Mailbox: Land ownership not a prerequisite to build a good business

Professional property valuer Peter Meakin argues lessees of land don’t need to own land to build a successful business. In fact, he argues, the defining advantage to tenants is that long leases grant the same opportunities as ownership but with nil capital costs or mortgage obligations. Lessees can then deploy more capital in their businesses.

By Peter Meakin

Mr Terence Corrigan, the IRR’s project manager, is a disappointing land economist. In “A glimmer of good news on land?” he tells how Mr David Rakgase leased Nooitgedacht farm in Limpopo in 1991, and offered to buy it after 11 years in building up a “successful farming operation”.

Mr Corrigan erred in claiming that “ownership would have given him greater opportunity to use the farm as he saw fit, and leverage it to raise capital”. He is wrong because Mr Rakgase says he built up a good business without owning the land!  Many firms in the Victoria and Alfred Waterfront, everyone in Hong Kong and most Singaporeans are in the same position. The latter two pay more land rents than taxes. The defining advantage to tenants is that long leases grant the same opportunities as ownership but with nil capital costs or mortgage obligations. Lessees can then deploy more capital in their businesses.

One of the most successful leasehold projects was Queen Victoria’s 1820 perpetual quitrent tenures (PQT) in the Cape Colony.  The “free land” attracted settlers from across the oceans and from South Africans. Ex-President Mbeki’s Xhosa clan was a PQT beneficiary.

These rents gave secure tenures and were the mainstay of the colony’s finances until the 1914 Income Tax Acts. That is when Jan Smuts, Minister of Finance, started expropriating without compensation, the “hard-earned” fruits of citizens wages, salaries, interest, profits, dividends, capital gains and consumption. And from then on South Africa’s “unearned” PQT land rents were gifted to the owners.

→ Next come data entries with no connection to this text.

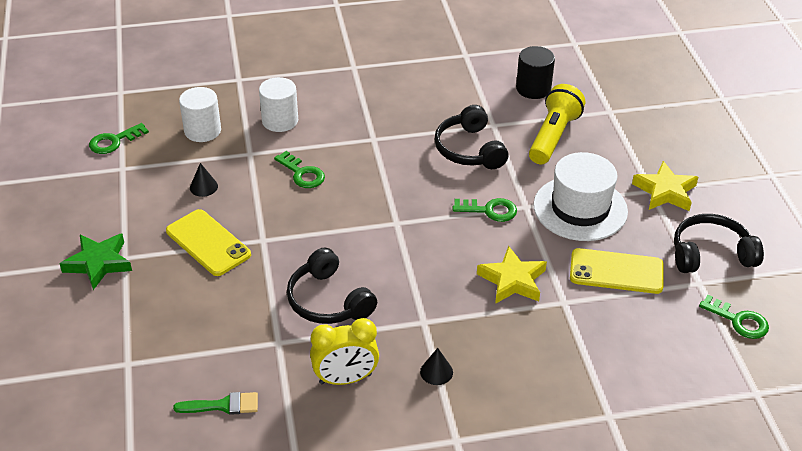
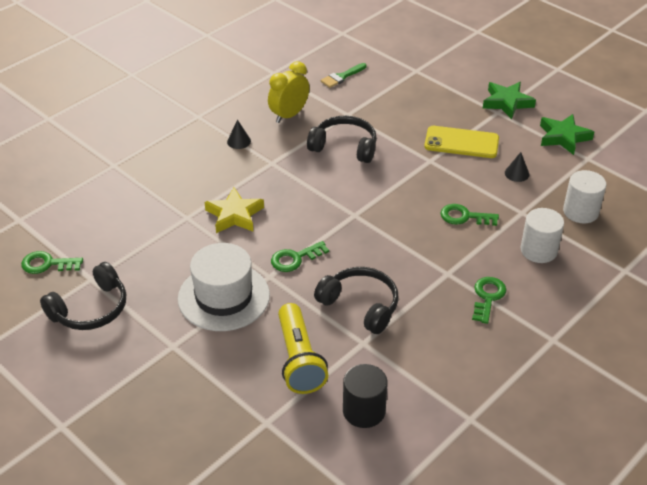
camera: 145 degrees right, 0 degrees up
green key [89,123,149,154] -> green key moved to [472,277,506,324]
yellow phone [570,248,664,294] -> none
yellow star [632,161,698,211] -> none
none -> green star [540,114,594,155]

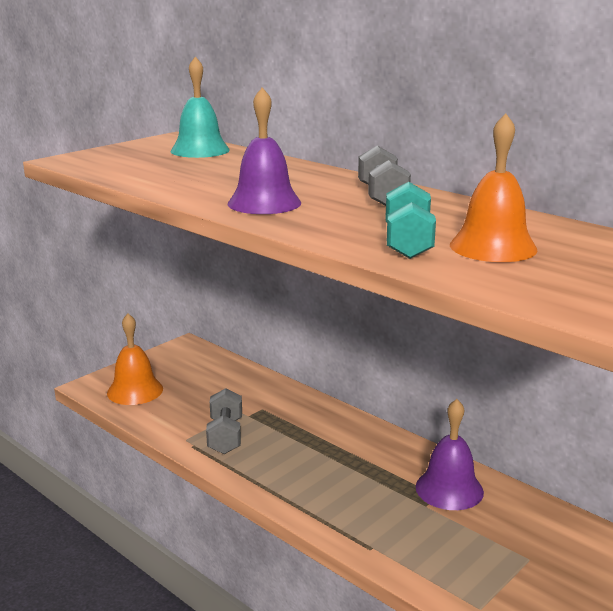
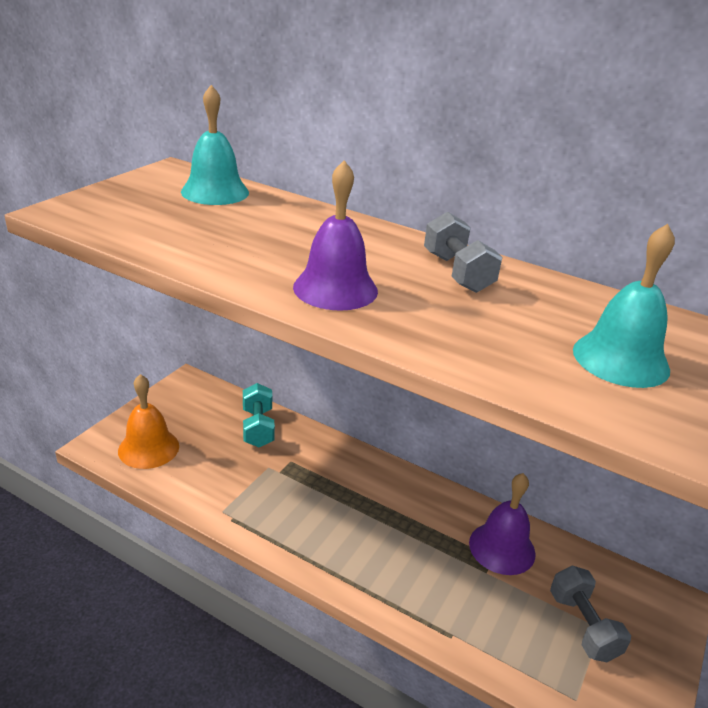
camera: 15 degrees left, 10 degrees up
grey dumbbell [206,388,242,454] -> grey dumbbell moved to [550,565,631,662]
turquoise dumbbell [385,182,436,259] -> turquoise dumbbell moved to [243,383,275,447]
orange bell [450,114,538,262] -> turquoise bell [573,224,675,388]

Surely Mr Corrigan recognises this duplicity?  For land rents arise not from any investment or work by the owner but from nature’s endowments as well as state spending on infrastructure and services. Land had no market value when [Jan] van Riebeeck landed but unimproved land now sells for ±16 years of rent paid in advance.

A handful of Nobel laureates ridiculed this land-price subsidy in an open letter to President [Mikhail] Gorbachev in the same year that Mr Rakgase took occupation of Nooitgedacht:

“A balance should be kept between allowing the occupiers of property to retain value derived from their own efforts to maintain and improve property, and securing for public use the naturally inherent and socially created value of land, the rent. Users of land should not be allowed to acquire rights of indefinite duration, in perpetuity, for single payments.  For efficiency, for adequate revenue and for justice, every user of land should be required to make an annual payment to the state, equal to the current rental value of the land that he or she prevents others from using.” – Now the Synthesis: Capitalism, Socialism and the New Social Contract. Richard Noyes, Editor Centre for Incentive Taxation, London

The obvious reason why Mr Rakgase wanted to buy the farm had little to do with realising more opportunities or to raise capital but to take advantage of the unearned profits with which the state inequitably endows freeholders. That is not to raise capital but to be given some. For the price paid for land is redeemed in the first sixteen years of ownership. Thereafter, apart from rates and taxes, land is held without payment for any of nature’s benefits or paying for state governance.

This subsidy can only be enjoyed by landowners in spite of the fact that sec 25 of the Constitution insists that “the state must take reasonable legislative and other measures, within its available resources, to foster conditions which enable (all) citizens to gain access to land on an equitable basis.” The most reasonable and equitable measure which will make land affordable, and so accessible, is to reverse the 1914 expropriations of work, investments and shopping by income taxes and vat and rescue the PQT statutes from Parliament’s library.

Further in Sec 228 (2) of the Constitution the power of a provincial (and ipso facto national) legislature to impose “taxes, levies, duties and surcharges (a) may not be exercised in a way that materially and unreasonably prejudices national economic policies.”

Mr Corrigan appears ignorant of this because with income taxes and VAT at 28% of GDP (and a GDP : Tax ratio of 1:1) things which could be bought for R100 before tax cost R128 after tax. With 2019 taxes at R1.1trn and 18 million households this increases the average cost of living by R60k pa. When the R1.1trn in personal taxes is replaced by land rents the average cost of living will fall as will the price of the 27m hectares of unused arable land which Frost and Sullivan counted in 2017.

So roll on the expropriation of unearned land rents where compensation is in ending the punishment which the state now inflicts for working, investing and shopping.

This will let Mr Rakgase enjoy his family’s perpetual tenure of Nooitgedacht in a South African tax haven. And allow Mr Corrigan to farm without having to read much about it.